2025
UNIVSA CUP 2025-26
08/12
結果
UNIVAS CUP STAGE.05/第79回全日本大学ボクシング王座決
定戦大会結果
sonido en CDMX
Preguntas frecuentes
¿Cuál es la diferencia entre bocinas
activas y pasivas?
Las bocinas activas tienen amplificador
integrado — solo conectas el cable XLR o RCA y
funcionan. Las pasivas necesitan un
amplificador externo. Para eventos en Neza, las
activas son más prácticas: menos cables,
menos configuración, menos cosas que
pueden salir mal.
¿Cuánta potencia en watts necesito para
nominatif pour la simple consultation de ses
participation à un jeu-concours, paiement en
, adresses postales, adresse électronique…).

...

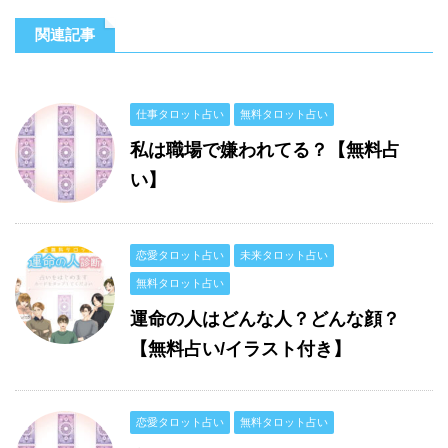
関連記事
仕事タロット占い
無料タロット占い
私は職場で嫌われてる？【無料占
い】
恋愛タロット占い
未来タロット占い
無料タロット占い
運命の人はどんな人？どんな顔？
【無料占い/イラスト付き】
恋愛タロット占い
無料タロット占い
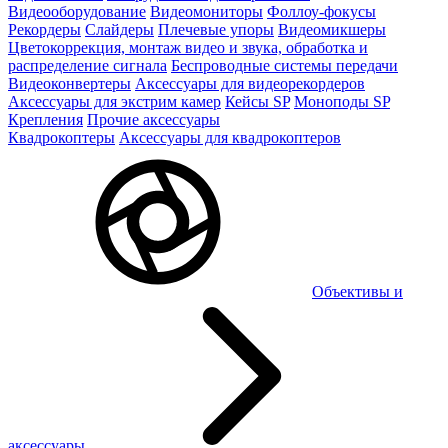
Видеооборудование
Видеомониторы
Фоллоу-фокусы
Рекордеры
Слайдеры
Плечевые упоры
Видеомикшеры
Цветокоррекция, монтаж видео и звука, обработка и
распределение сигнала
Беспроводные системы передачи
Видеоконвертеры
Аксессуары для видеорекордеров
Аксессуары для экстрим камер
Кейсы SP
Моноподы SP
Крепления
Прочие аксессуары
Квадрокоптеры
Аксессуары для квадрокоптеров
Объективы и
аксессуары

---

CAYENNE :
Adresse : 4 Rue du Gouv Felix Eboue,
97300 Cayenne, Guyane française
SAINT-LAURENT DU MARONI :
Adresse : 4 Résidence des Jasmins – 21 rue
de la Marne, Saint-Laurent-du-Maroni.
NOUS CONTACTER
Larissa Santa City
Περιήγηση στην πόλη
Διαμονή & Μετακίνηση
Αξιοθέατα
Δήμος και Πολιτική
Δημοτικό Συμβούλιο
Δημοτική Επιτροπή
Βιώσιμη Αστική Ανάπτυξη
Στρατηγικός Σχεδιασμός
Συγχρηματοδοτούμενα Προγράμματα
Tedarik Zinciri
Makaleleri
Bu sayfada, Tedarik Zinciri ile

• WHAT TO PRODUCE: Starting at the line above that contains "Συγχρηματοδοτούμενα Προγράμματα", write out each line exactly until the line that contains "Bu sayfada, Tedarik Zinciri ile" has been written, and stop there.

• SOLUTION:
Συγχρηματοδοτούμενα Προγράμματα
Tedarik Zinciri
Makaleleri
Bu sayfada, Tedarik Zinciri ile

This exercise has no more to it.